• _Document segment_:
——————

Does LXC support live migration yet?


----------



## wlanboy (Feb 22, 2014)

I think that more people would use it if they know that LXC is supporting resource limits.

One of the reasons why a lot of people choosed OpenVZ.

The other reason is the support of SolusVM.

Cloudmin does support LXC but SolusVM does not even mind.

You have to be able to easily sell your stuff and the mainstream solution is SolusVM.

KVM (like XEN) currently benefit from the lack of current OpenVZ kernels.

KVM was about running Windows but is now known for running BSD and current linux kernels (and for the better dedicated resource allocation).


----------



## peterw (Feb 24, 2014)

I search for a panel which can work with LXC but did not find one. I will now try Cloudmin.


----------



## Taronyu (Feb 24, 2014)

peterw said:


> I search for a panel which can work with LXC but did not find one. I will now try Cloudmin.


Lxc panel? Jarland wrote a tutorial about it: http://jarland.me


Send from my iOCEAN X7 using Tapatalk.


----------



## Magiobiwan (Feb 24, 2014)

Rallias had done some work on an LXC module for Feathur. It's pretty easy to make Feathur modules and assuming there's a good control interface API (like vzctl for OpenVZ) for LXC it shouldn't be that hard.


----------



## 5n1p (Feb 24, 2014)

LXC web panel does not work for LXC 1.0, that panel is for versions below 0.9. Lets hope they update it soon.


----------



## Taronyu (Feb 25, 2014)

5n1p said:


> LXC web panel does not work for LXC 1.0, that panel is for versions below 0.9. Lets hope they update it soon.


Ahh... that explains why I couldn't get it to work.


Send from my iOCEAN X7 using Tapatalk.


----------



## wlanboy (Feb 25, 2014)

5n1p said:


> LXC web panel does not work for LXC 1.0, that panel is for versions below 0.9. Lets hope they update it soon.

——————

• _Task item 1_:
Answer these questions about the LXC forum thread:
(a) Which panel does wlanboy call the mainstream solution for selling?
(b) Which LXC versions is the LXC web panel said to work with?
(c) Who had worked on an LXC module for Feathur?
• _Task item 2_: Carry the LXC forum thread forward from its final lines by writing the reply that follows the last quoted post.

——————

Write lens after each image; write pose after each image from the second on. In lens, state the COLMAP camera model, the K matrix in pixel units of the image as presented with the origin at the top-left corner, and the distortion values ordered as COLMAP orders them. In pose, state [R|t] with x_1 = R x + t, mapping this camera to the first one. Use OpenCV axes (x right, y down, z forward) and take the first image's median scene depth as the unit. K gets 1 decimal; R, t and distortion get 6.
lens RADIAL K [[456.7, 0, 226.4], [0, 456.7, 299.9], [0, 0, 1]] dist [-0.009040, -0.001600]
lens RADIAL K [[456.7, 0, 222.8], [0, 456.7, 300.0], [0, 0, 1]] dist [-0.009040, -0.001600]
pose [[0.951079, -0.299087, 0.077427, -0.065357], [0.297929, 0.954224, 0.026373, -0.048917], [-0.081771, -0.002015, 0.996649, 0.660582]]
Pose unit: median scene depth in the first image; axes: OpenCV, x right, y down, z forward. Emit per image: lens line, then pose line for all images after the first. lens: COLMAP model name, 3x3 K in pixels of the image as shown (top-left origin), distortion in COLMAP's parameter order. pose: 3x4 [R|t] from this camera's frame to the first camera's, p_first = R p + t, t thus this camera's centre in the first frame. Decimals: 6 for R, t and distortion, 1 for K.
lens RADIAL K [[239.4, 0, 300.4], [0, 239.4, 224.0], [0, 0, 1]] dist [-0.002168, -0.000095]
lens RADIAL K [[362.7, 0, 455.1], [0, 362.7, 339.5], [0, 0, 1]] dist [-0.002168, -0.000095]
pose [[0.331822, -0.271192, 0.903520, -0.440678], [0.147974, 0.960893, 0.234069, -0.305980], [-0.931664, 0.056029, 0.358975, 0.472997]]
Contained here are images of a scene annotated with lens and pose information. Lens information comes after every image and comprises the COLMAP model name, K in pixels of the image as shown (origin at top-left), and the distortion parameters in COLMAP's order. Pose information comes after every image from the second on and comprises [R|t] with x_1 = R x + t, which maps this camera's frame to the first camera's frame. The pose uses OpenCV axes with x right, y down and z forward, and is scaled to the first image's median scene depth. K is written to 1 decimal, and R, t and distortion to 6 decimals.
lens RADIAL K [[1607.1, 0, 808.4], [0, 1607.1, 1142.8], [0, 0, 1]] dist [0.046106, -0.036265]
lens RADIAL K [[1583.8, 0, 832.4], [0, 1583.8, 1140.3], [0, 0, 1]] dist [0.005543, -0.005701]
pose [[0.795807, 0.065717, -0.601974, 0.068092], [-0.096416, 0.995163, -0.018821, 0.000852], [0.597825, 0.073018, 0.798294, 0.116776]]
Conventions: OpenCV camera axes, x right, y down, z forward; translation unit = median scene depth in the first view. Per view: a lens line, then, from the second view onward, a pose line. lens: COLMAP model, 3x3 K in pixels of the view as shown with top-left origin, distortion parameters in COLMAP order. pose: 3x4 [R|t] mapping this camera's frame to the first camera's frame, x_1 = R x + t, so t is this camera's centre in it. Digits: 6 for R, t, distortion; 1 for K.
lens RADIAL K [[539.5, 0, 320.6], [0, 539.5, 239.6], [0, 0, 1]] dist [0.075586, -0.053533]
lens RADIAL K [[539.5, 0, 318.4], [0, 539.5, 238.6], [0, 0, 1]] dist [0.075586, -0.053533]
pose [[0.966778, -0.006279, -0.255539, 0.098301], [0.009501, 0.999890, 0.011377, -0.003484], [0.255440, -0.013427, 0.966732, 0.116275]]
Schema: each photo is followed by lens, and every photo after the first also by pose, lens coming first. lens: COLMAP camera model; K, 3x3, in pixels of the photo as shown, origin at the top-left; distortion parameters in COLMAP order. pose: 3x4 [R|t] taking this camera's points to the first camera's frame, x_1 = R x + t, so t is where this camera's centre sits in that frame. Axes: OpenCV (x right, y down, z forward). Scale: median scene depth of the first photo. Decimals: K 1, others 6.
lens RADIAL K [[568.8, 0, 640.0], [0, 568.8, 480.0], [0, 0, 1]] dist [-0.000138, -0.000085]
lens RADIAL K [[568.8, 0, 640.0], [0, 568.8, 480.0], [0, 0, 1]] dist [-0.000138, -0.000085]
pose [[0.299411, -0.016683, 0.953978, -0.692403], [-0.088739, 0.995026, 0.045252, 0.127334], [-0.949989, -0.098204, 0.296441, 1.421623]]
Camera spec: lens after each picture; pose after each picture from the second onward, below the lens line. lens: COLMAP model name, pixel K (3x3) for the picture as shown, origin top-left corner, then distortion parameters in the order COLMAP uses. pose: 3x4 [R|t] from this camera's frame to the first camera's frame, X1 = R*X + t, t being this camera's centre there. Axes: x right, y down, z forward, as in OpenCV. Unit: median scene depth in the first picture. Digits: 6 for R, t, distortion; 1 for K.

——————

• _Task result 1_:
(a) SolusVM
(b) Versions below 0.9
(c) Rallias

• _Task result 2_:
Good to know - so I am not updating yet.


----------



## 5n1p (Feb 25, 2014)

wlanboy said:


> Good to know - so I am not updating yet.


Since you know ruby good this could be good starting point to build your own panel, here are ruby bindings:

https://github.com/lxc/ruby-lxc


----------



## pechspilz (Apr 21, 2014)

LXC Web Panel for Ubuntu 14.04 / LXC 1.0:

http://trick77.com/2014/04/21/lxc-1-0-web-panel-ubuntu-14-04/


----------



## peterw (Apr 22, 2014)

pechspilz said:


> LXC Web Panel for Ubuntu 14.04 / LXC 1.0:
> 
> http://trick77.com/2014/04/21/lxc-1-0-web-panel-ubuntu-14-04/


So this is the current working fork: https://github.com/trick77/LXC-Web-Panel


----------



## Neo (Apr 22, 2014)

I heard LXC has less features then OpenVZ and less settings where you can limit containers etc.. so its basically a step back.


----------



## pechspilz (Apr 22, 2014)

peterw said:


> So this is the current working fork: https://github.com/trick77/LXC-Web-Panel


I'd go with this one:

https://github.com/claudyus/LXC-Web-Panel

The changes from the other repo have already been committed into claudyus' fork.

@Neo: That may be true from a provider's point of view. But for your own experiments, LXC is da bomb.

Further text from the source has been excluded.